My thoughts are with you and Beanie. So sorry for your loss.


----------



## jmarksgirl

thanks you for your kind words. I miss my baby so much! I knew this day would come at some point, but it seems like it was way too soon. I wanted him to be with me forever. The only thing that is keeping me going is my husband and the 2 new little girl kittens that we just adopted Lulu and Lexie.


----------



## Victoriax

so sorry for your loss, what a beautiful regal lil man Beanie was & a beautiful sweet nature to match xxxx

my heart & thought's go out to his mummy & Daddy & lot's of love to Beanie may you run free at the bridge sweet baby boy xxxxxx


----------



## jmarksgirl

thank you for your thoughts. I'm having such a hard time realizing that he is gone. He was so special and its awful that my family and friends are acting like I should just get over it. He was so wild when we first got him, but then the last few years he really calmed down and turned into the biggest sweetheart ever. He wanted to be on my lap all of the time and he would stand on his hind legs and lift his paws up to me for me to pick him up. I miss his little grumbling too, he didn't really meow until the last few years of his life and most made little grumbling sounds like Marge Simpson.


----------



## Nan

I'm sorry for your loss! He sounds like he was a wonderful kitty.


----------



## jmarksgirl

Kathy,
I'm really sorry about Razzle. Losing our babies is the worst. I cry everyday for my sweet Beanie. Of course I loved my other cats that I had before him tremendously, but Beanie and I had a really special bond, he was unlike any other cat that I ever had before and the idea that he is gone is heartbreaking. I guess we just need to remember that our love with them never dies and even though they can't be here with us physically they are here with us in spirit.


----------



## orrymain

I'm so sorry for your loss of Beanie. I dread the day when I have to say goodbye to my baby Orry. He is so special to me. I hope you find comfort in your memories of Beanie. I will say a little prayer for you and Beanie.


----------



## spirite

I'm so sorry about Beanie. I hope it at least helps to be able to get some support here from people who understand that you never just "get over it." 
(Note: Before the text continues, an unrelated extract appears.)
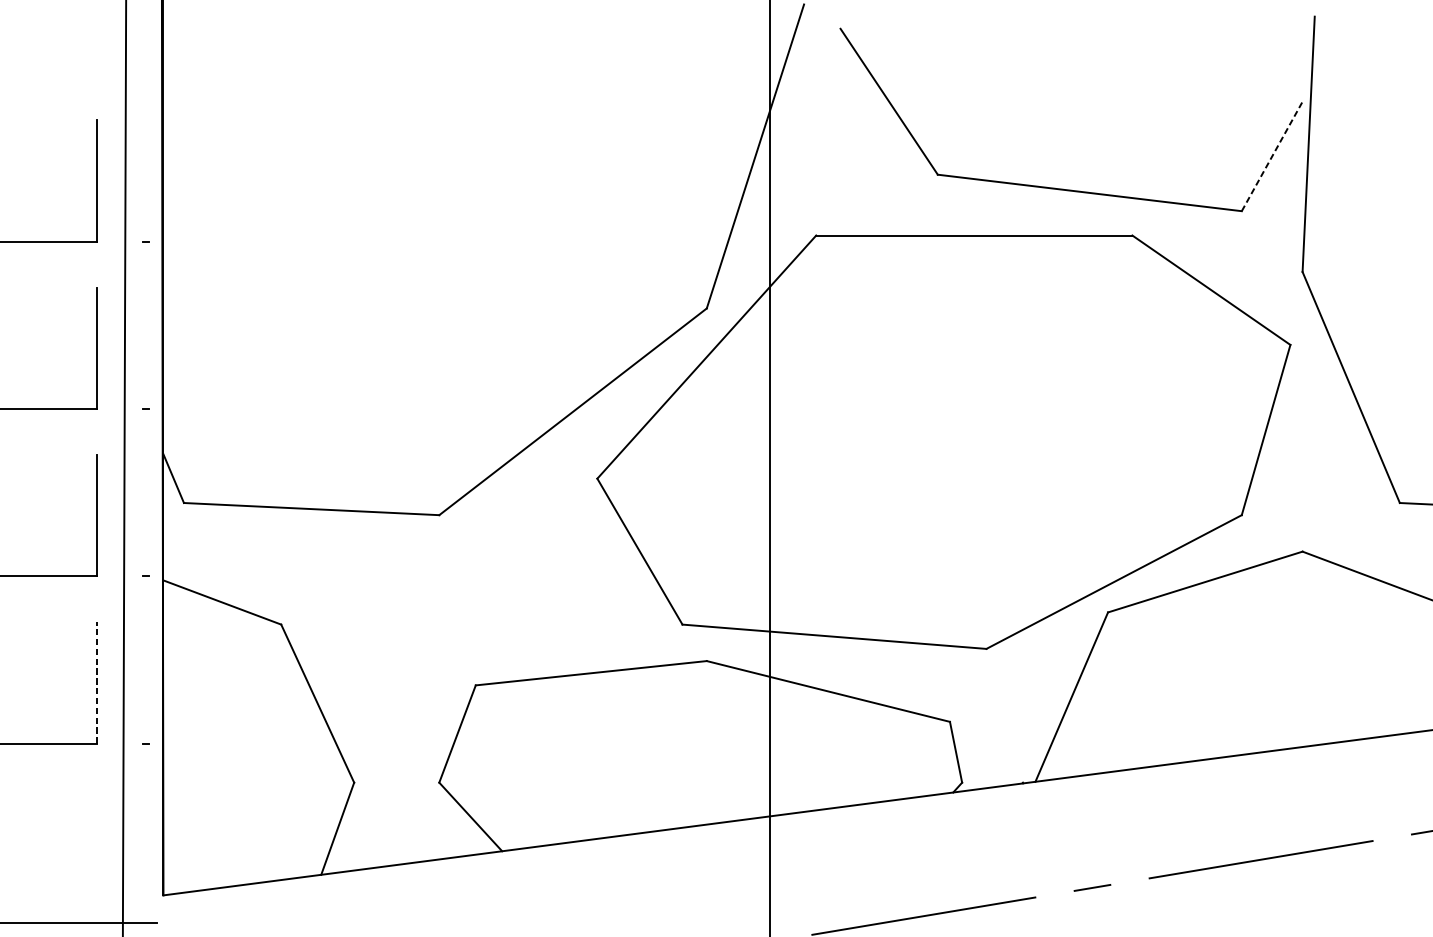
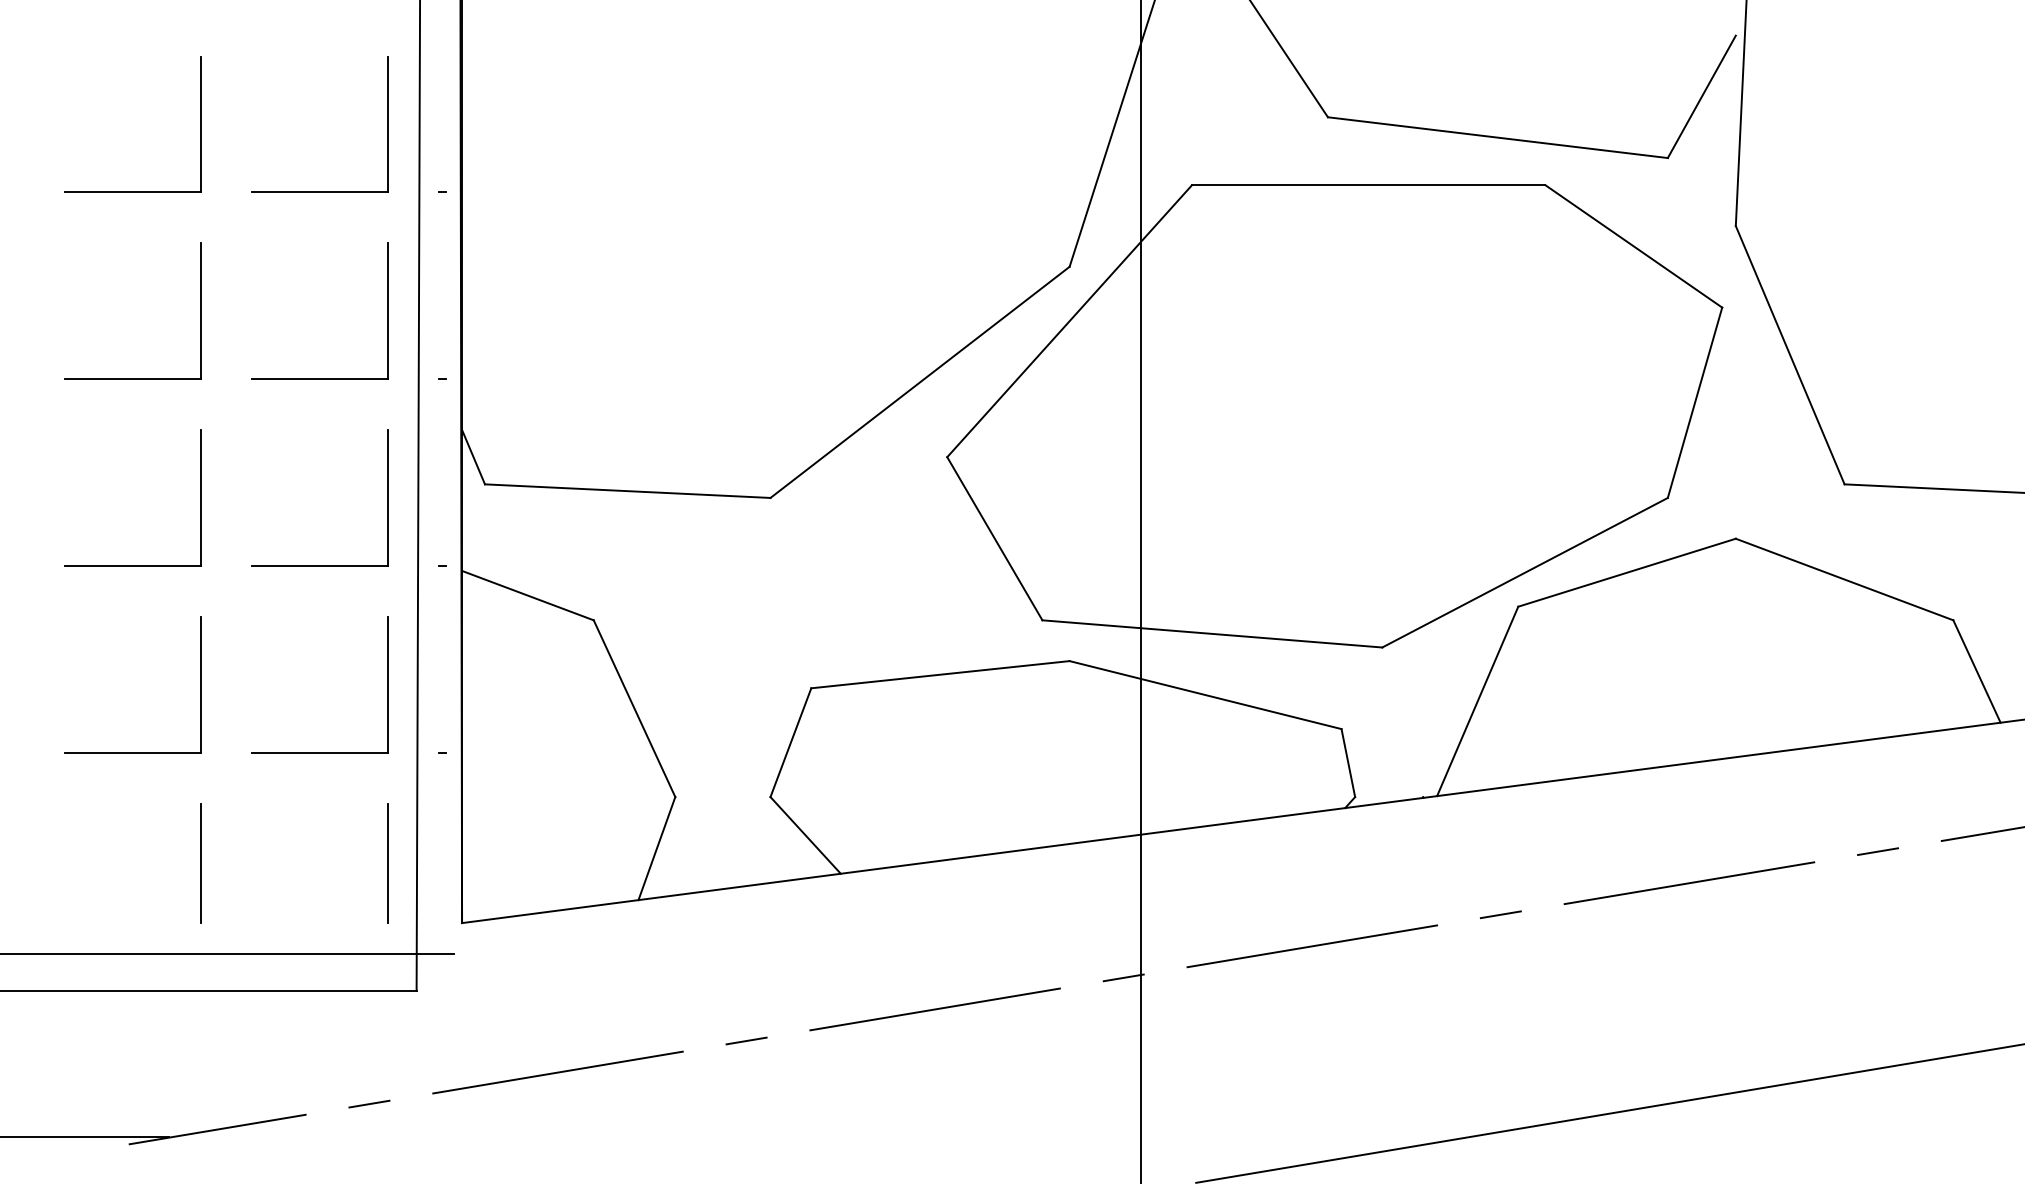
line: (1271, 156) -> (1701, 96), dashed -> solid
line: (97, 682) -> (388, 685), dashed -> solid
line: (97, 842) -> (388, 863), added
And my condolences for Razzle, too. 

Over time, hopefully you'll remember only the precious moments that you had together.


----------



## jmarksgirl

thank you so much for your support. Sunday was the 2 month mark and it is so awful, he was our first baby and only baby for my husband and I. We mostly work from home so it really hard. Except for one of 2 vacations we were with him 24/7 for 11 years. Beanie was my soul baby, he was just the most special , silly, crazy, sweet guy. We have 2 little girl black kittens now, I really wanted to pay it forward and help other kitties. They'll help us get through it and learn to love again. It still hard though, because now it makes it more real that he is gone.


----------